Every year for the past two decades teams have met in a friendly tournament called RoboCup, which sees them compete in soccer matches and more practical challenges like industrial production and rescue missions. While the last two may be more immediately relevant, the soccer tournament is RoboCup’s main attraction.

“The ultimate goal of Robocup is to develop humanoid soccer-playing robots that can beat the FIFA world champion team,” Gerhard Kraetzschmar, General Chair of last year’s RoboCup, previously told Digital Trends. “We hope to reach that goal by 2050.”

RoboCup launched in 1996, shortly after IBM’s Deep Blue computer system defeated the world’s best chess player. The RoboCup founders realized that, while Deep Blue’s achievement was impressive, there were situations that a smart system would be unable to overcome. They created the tournament and set the 2050 goal to raise the standards and challenge engineers to create machines that could not only think like humans but could “act” like humans as well.
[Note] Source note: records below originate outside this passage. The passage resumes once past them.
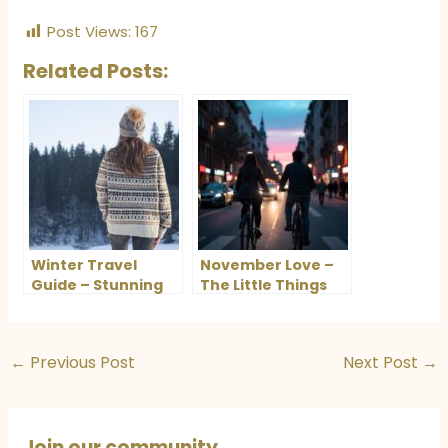
Post Views:
167
Related Posts:
Winter Travel
November Love –
Guide – Stunning
The Little Things
Destinations in
That Make Me Fall
India and Europe
in Love Again
You’ll Love
←
Previous Post
Next Post
→
Join our community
It’s been a challenge to develop such athletic robots. Indeed, even over two decades later, the humanoid machines competing in RoboCup are often comical in their abilities, or lack thereof.
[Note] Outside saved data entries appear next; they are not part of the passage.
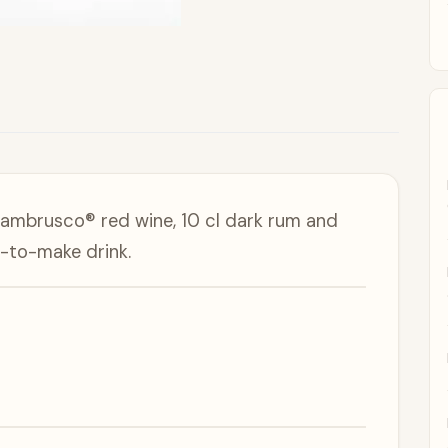
Lambrusco® red wine, 10 cl dark rum and
-to-make drink.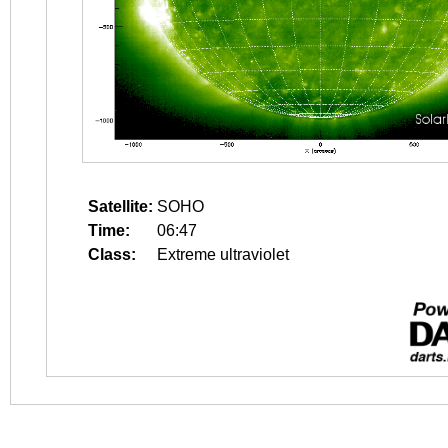
Satellite:
SOHO
Time:
06:47
Class:
Extreme ultraviolet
The three main handicaps experienced by the bots are physical agility, stamina, and perception. The human body is the product of millions of years of evolution, and we are particularly suited to play the game of soccer. Humanoid robots, on the other hand, have to be built from the ground up to play the sport, which requires the design of complex artificial muscles.
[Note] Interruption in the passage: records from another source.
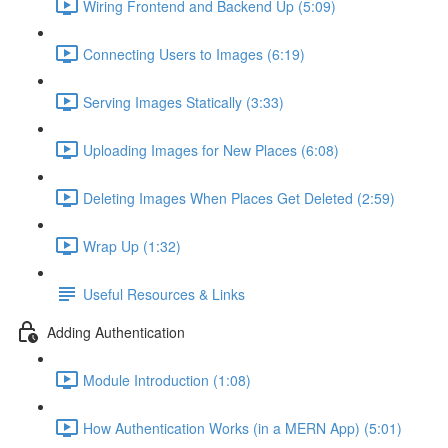
Wiring Frontend and Backend Up (5:09)
Connecting Users to Images (6:19)
Serving Images Statically (3:33)
Uploading Images for New Places (6:08)
Deleting Images When Places Get Deleted (2:59)
Wrap Up (1:32)
Useful Resources & Links
Adding Authentication
Module Introduction (1:08)
How Authentication Works (in a MERN App) (5:01)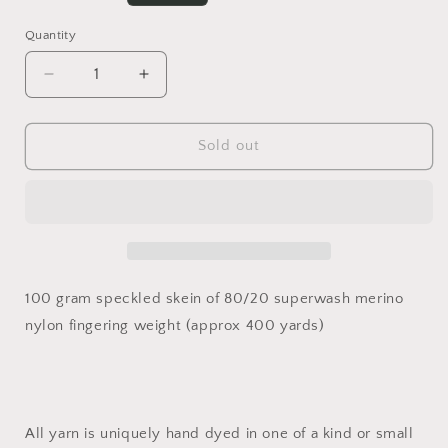
price
Quantity
Decrease
Increase
quantity
quantity
for
for
//
//
Sold out
Pumpkin
Pumpkin
Spice
Spice
//
//
100 gram speckled skein of 80/20 superwash merino
nylon fingering weight (approx 400 yards)
All yarn is uniquely hand dyed in one of a kind or small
Meanwhile, today’s battery systems are heavy and need to be replaced during the match. If humanoids will ever defeat humans, they will first need a light, compact, and efficient energy source.

Finally, researchers need to code sophisticated systems of perception to allow their autonomous bots to evaluate things like tactics, field positioning, and ball movement.

Although the end goal is the develop a competitive humanoid team, capable robots of other shapes and sizes already compete in the tournament. The competition ran from Thursday through Sunday, with a closing symposium held on Monday.